Helpful cooking tips

  • Choose overly ripe bananas, as they’ll mash more easily and provide better flavor.
  • Consider adding a pinch of cinnamon or nutmeg for an extra flavor boost.
  • If you’re looking for protein, try adding a scoop of your favorite protein powder to the batter.

Creative twists

Don’t hesitate to get creative! Here are some scrumptious variations:

  • Substitute half the oats with whole wheat flour for a denser muffin.
  • Try adding chopped nuts for an added crunch.
  • Go seasonal by incorporating pumpkin puree in the fall or shredded zucchini in summer.

FAQs

  1. How long do these muffins take to make?
    The total time from prep to oven should take about 30 minutes.

  2. Can I substitute the rolled oats with something else?
    You can use quick oats, but the texture may vary slightly. Don’t try steel-cut oats, as they need more cooking time.

  3. Are these muffins suitable for freezing?
    Yes! Once completely cooled, they can be frozen for up to three months.

  4. Can I omit the maple syrup?
    Absolutely! The muffins will still be sweet from the bananas; you can adjust according to your taste.

  5. What can I add for a vegan option?
    Use non-dairy milk and make sure any chocolate chips are dairy-free.

Banana Oatmeal Muffins

Try these delightful Banana Oatmeal Muffins for a quick, nutritious treat that is sure to please everyone in the family. Once you bake a batch, don’t forget to share your thoughts or any creative additions you made; I’d love to hear from you!
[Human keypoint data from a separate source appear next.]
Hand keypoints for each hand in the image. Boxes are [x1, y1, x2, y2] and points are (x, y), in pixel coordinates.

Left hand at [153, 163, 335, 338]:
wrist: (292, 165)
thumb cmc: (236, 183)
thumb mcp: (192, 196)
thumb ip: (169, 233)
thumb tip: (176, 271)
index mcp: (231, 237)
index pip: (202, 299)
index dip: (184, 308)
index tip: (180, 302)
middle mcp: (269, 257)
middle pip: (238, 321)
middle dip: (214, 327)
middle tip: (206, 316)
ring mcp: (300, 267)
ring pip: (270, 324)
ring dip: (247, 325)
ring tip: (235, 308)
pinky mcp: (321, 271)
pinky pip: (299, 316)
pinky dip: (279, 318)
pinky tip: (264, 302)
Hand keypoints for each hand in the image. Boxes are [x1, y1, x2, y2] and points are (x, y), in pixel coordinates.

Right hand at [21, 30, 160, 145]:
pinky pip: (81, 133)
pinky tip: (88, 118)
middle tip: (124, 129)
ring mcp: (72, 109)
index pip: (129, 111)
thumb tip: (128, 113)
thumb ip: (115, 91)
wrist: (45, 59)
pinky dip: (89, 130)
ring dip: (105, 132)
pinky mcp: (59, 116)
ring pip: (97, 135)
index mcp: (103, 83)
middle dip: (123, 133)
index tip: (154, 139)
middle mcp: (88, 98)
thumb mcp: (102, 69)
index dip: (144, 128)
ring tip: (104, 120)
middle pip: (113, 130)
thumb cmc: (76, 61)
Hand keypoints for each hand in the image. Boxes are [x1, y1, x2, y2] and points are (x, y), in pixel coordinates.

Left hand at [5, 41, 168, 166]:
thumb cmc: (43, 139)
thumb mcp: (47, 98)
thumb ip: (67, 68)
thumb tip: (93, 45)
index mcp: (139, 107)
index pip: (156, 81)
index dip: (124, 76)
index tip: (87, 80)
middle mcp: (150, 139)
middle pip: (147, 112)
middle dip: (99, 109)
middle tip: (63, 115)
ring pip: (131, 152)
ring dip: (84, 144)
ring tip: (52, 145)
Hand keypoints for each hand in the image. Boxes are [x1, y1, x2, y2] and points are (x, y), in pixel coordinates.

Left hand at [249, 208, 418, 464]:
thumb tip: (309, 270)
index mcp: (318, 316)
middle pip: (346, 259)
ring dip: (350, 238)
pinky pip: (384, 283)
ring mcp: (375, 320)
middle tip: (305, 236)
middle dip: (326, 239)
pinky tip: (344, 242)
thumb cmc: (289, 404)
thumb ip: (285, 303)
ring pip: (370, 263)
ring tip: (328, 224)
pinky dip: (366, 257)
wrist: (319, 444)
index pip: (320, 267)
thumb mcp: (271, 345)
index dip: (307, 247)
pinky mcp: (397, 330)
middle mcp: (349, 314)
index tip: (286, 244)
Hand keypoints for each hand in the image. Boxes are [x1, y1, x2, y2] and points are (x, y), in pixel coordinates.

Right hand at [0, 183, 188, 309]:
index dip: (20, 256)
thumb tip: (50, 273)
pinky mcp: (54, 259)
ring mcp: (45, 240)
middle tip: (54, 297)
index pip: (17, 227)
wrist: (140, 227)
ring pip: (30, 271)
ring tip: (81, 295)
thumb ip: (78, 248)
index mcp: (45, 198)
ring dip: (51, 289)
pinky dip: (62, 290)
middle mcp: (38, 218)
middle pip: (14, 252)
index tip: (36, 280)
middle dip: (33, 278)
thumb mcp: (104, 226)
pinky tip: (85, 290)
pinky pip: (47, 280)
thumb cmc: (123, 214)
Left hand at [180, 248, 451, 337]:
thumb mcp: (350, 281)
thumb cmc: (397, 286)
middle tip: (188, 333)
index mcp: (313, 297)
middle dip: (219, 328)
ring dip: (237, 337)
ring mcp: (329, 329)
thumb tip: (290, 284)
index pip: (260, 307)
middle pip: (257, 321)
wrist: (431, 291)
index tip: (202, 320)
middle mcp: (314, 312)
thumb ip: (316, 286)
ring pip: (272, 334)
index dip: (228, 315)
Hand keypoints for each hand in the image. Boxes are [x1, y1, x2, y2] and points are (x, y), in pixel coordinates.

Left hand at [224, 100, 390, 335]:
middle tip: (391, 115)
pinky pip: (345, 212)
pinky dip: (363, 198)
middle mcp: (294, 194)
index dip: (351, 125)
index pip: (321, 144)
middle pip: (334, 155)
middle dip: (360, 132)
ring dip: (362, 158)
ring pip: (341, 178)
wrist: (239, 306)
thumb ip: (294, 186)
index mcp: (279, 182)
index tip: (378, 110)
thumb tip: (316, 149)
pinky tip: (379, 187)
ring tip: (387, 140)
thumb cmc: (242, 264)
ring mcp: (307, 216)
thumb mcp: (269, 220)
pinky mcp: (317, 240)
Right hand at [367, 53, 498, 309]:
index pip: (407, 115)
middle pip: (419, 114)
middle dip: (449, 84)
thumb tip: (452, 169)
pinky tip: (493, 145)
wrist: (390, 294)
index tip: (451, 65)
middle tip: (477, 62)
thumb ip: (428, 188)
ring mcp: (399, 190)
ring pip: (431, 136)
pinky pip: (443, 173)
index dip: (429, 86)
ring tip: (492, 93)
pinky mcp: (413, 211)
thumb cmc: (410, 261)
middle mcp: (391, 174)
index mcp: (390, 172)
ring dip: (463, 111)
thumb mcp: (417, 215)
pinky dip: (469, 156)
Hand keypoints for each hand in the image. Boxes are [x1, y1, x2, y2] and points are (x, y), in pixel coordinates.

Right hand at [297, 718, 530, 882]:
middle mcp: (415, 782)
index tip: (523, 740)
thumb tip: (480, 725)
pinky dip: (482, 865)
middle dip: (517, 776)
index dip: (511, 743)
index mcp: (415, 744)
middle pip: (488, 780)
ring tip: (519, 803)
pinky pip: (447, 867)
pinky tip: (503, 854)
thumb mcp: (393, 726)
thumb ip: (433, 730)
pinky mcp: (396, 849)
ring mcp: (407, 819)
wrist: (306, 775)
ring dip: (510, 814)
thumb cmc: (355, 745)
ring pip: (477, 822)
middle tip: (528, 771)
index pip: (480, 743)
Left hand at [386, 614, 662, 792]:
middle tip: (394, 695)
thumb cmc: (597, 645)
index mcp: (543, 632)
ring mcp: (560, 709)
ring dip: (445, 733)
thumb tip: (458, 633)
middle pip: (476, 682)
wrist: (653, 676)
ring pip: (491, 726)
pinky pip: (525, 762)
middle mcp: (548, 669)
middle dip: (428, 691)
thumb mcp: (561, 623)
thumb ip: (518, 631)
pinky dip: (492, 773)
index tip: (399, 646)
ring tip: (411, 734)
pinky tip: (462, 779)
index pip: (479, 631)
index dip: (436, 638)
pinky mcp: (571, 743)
Healthy banana oatmeal muffins baked with ripe bananas and oats

Banana Oatmeal Muffins

A quick and easy recipe for healthy Banana Oatmeal Muffins that are perfect for breakfast or a snack.
Prep Time 10 minutes
Cook Time 20 minutes
Total Time 30 minutes
Servings: 12 muffins
Course: Breakfast, Snack
Cuisine: American
Calories: 120

Ingredients
  

Main Ingredients
  • 2 pieces ripe bananas, mashed Choose overly ripe bananas for better sweetness and texture.
  • 1 cup rolled oats Can substitute with quick oats, but avoid steel-cut oats.
  • 1/2 cup milk (or non-dairy milk) Almond milk or oat milk can be used as a substitute.
  • 1/4 cup maple syrup (optional) Can be omitted; muffins will still be sweet from bananas.
  • 1/2 teaspoon baking powder
  • 1/2 teaspoon baking soda
  • 1/2 teaspoon vanilla extract
  • 1/2 teaspoon salt
  • 1/2 cup chocolate chips or blueberries (optional) Feel free to add your favorite mix-ins.

Method
 

Preparation
  1. Preheat your oven to 350°F (175°C) and prepare a muffin tin with paper liners or grease it lightly.
  2. In a large bowl, mash the ripe bananas until smooth.
  3. Stir in the rolled oats and milk until well combined.
  4. If desired, add in the maple syrup, vanilla extract, baking powder, baking soda, and salt. Mix everything together thoroughly.
  5. Fold in the chocolate chips or blueberries, if using.
  6. Spoon the batter evenly into the prepared muffin tin.
  7. Bake for 15-20 minutes. You can check for doneness by inserting a toothpick into the center; it should come out clean.
  8. Allow the muffins to cool in the pan for a few minutes before transferring them to a wire rack.

Notes

Store muffins in an airtight container at room temperature for up to 3 days. For longer storage, freeze for up to 3 months. Make sure muffins are completely cooled before freezing.